Seguías contemplando ese reflejo, y la mirada penetrante ya te intimidaba, convirtiendo tu ser en alguien misterioso y ajeno.
Sacabas fuerzas de tanto estupor y dibujabas una tímida sonrisa en busca de la réplica complaciente. Pero aquellos intentos por controlar los labios de cristal resultaron infructuosos: con su frialdad no remedaron el cálido deseo de los originales. Te viste envuelto en un laberinto donde las alegrías se convertían en penas, los deseos de superación en dejadez y los sentimientos nobles en deslealtad.
Te levantaste raudo y, con voluntad de hierro, agarraste una varilla de metal para romper esa lucha interna que te atenazaba; que atravesaba tu cuerpo; tu alma. Golpeaste el ignoto espejo, hasta entonces vigilante y mudo. Se produjo entonces un estallido de alivio y paz: los temores acababan de desaparecer, convertidos en una alfombra de cristales divididos, incapaces de insinuar enigma alguno. Contemplabas el liso marco, sereno y liberado de tanto peso, sobre el suelo. Ya no te veías reflejado, mas sus tonos dorados convertían ese hueco desnudo de baldosas en pequeñas ventanas que se abrían. Avanzaste hacia una de ellas; y cuando quisiste darte cuenta, se formó un gran bosque alrededor, repleto de pinos y charcos, en donde podía verse el cielo algodonado: gotas finas de lluvia caían sobre ti, como si vinieran de alturas celestes, cuando en realidad provenían de las profundidades terrenales.

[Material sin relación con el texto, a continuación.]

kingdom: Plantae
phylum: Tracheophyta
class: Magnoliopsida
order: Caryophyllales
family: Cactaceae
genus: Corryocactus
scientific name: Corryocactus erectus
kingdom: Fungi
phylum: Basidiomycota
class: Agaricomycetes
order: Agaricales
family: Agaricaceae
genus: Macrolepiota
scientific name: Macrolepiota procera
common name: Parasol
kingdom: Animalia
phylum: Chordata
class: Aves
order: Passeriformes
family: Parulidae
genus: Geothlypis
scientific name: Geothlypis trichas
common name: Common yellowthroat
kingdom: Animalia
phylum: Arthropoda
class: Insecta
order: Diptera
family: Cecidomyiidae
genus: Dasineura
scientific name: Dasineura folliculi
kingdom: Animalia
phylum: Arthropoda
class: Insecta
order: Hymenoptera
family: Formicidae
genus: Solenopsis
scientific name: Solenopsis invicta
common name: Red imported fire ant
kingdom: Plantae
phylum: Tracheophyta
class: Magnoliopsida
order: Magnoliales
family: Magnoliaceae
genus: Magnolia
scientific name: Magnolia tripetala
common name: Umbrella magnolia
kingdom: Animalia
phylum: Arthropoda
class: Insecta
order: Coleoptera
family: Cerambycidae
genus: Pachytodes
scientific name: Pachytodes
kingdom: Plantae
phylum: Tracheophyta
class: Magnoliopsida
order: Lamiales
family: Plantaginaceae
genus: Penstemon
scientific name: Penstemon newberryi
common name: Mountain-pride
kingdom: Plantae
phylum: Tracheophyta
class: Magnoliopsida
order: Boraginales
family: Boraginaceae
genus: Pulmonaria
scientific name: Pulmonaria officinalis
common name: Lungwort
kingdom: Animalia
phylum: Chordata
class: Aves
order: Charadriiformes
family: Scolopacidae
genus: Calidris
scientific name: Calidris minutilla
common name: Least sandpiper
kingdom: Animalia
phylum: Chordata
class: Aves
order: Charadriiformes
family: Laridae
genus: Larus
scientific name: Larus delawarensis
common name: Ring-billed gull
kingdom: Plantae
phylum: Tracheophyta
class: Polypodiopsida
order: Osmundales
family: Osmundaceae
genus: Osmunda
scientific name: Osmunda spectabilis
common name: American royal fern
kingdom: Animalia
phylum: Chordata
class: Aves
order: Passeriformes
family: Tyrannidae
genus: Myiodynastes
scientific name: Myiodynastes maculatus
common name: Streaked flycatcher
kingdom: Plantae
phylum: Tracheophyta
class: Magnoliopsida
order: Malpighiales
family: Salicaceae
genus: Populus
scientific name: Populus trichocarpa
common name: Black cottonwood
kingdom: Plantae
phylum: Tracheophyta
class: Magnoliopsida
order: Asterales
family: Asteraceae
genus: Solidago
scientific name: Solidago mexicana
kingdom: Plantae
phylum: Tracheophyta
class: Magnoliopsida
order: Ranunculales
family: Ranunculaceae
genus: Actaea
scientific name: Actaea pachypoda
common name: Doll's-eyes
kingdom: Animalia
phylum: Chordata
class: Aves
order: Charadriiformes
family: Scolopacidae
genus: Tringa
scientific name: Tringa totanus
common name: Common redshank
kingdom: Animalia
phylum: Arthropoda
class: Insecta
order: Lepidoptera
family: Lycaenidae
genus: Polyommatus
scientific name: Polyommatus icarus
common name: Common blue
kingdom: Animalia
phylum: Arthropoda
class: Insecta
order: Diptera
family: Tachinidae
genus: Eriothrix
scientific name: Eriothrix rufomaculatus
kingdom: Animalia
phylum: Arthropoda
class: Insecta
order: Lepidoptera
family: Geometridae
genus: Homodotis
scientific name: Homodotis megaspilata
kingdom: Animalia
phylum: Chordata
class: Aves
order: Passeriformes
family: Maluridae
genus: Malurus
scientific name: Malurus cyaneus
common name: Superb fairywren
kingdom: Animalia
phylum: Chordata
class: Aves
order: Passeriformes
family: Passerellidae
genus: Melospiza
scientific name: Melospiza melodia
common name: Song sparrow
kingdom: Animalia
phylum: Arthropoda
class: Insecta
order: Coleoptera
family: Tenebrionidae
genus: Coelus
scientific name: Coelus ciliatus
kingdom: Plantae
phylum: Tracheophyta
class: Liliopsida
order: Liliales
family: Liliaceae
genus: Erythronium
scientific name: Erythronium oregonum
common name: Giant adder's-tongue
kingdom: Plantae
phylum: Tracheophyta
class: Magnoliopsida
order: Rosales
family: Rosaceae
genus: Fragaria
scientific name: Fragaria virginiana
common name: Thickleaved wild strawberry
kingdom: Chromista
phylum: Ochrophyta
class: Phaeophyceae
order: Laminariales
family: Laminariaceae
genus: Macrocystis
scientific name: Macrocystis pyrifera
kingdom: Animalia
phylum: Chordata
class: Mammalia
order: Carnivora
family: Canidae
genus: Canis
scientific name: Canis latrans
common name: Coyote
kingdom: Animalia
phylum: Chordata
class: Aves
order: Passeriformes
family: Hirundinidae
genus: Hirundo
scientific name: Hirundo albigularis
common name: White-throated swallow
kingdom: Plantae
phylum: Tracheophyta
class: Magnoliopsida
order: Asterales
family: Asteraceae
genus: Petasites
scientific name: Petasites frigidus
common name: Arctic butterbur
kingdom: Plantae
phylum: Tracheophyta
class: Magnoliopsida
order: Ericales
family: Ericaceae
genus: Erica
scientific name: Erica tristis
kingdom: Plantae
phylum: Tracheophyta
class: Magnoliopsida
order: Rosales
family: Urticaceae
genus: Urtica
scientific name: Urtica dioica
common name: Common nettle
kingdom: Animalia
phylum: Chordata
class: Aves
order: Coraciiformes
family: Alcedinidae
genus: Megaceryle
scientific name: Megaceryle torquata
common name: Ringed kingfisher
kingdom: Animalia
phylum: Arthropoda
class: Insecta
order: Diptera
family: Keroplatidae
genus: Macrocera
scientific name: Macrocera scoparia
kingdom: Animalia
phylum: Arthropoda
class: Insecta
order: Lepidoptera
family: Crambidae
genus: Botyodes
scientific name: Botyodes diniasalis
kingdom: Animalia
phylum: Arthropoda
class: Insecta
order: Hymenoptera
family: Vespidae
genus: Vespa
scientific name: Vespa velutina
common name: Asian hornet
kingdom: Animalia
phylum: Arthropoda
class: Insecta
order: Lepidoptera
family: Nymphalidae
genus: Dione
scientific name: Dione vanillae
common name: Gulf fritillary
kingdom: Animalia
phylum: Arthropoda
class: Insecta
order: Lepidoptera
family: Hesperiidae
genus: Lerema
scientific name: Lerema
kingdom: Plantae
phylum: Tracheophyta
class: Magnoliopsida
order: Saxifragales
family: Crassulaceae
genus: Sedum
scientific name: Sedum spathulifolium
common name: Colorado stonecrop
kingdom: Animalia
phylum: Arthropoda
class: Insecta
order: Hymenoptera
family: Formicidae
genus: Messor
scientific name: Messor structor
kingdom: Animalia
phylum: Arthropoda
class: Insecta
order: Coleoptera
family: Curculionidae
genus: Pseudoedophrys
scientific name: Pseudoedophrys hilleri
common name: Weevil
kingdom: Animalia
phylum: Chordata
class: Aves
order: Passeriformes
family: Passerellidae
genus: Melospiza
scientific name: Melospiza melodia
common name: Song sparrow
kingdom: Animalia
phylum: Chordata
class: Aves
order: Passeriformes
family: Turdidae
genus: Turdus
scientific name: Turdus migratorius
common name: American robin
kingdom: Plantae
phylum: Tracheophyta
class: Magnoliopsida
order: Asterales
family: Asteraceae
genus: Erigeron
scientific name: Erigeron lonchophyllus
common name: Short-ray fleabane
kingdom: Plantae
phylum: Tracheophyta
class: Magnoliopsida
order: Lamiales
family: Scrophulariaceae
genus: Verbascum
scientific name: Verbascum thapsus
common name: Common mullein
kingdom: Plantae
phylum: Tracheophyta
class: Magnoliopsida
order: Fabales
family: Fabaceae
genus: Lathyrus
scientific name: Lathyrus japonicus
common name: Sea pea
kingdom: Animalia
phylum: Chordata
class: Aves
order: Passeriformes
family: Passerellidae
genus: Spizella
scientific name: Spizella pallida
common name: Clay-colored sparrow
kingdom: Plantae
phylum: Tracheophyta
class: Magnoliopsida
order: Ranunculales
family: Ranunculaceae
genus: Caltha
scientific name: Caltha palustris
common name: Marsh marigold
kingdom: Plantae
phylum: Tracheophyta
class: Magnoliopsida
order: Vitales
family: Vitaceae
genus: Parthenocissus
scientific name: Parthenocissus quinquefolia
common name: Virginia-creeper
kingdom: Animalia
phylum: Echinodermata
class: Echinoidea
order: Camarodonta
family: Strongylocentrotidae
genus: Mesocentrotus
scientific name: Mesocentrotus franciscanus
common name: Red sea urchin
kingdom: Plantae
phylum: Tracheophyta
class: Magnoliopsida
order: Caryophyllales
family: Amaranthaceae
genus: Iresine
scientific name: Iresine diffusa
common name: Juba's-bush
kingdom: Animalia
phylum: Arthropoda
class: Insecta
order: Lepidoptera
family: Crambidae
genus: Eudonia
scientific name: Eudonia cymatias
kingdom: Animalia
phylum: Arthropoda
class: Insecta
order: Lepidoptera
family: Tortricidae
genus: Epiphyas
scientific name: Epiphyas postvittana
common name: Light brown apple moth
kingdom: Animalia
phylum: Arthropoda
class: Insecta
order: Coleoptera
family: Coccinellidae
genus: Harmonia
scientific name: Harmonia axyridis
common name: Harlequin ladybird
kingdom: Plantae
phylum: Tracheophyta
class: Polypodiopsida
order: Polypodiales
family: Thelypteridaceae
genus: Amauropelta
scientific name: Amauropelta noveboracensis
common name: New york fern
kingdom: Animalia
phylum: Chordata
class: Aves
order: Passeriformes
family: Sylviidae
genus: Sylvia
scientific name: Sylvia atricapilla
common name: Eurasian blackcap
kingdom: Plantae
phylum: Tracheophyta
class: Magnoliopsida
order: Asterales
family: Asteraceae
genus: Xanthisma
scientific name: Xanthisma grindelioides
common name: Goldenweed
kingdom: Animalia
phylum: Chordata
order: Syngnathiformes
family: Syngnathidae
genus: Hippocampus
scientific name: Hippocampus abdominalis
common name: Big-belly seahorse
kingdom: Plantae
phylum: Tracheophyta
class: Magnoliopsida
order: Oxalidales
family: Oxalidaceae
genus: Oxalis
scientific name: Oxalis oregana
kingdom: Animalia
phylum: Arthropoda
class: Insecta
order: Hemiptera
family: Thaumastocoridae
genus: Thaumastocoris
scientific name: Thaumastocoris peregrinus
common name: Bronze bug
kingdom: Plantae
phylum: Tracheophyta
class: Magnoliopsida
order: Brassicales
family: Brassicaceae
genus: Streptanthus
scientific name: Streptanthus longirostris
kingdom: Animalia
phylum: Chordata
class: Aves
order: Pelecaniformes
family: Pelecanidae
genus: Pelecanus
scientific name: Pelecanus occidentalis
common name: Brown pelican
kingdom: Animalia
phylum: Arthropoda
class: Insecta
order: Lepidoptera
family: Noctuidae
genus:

Las nubes se miraban en aquellas quietas aguas; como tú te habías mirado desde el asiento. Pero ellas bogaban libres; sin temor a la contrapuesta y, al mismo tiempo, simétrica conducta humana; en el fondo tan temerosa de su destino.
Caminaste después, rodeado de campos verdes, hasta encontrar otro remanso de agua. Allí surgió de nuevo el espejo con su liso marco dorado. Pero esta vez, en medio de la naturaleza, no alimentaba ningún tipo de temor. Te reflejaste como una de esas nubes que volaban por encima de cualquier contradicción, aplacada por lluvias de valentía ante los seres ajenos; ante el propio futuro.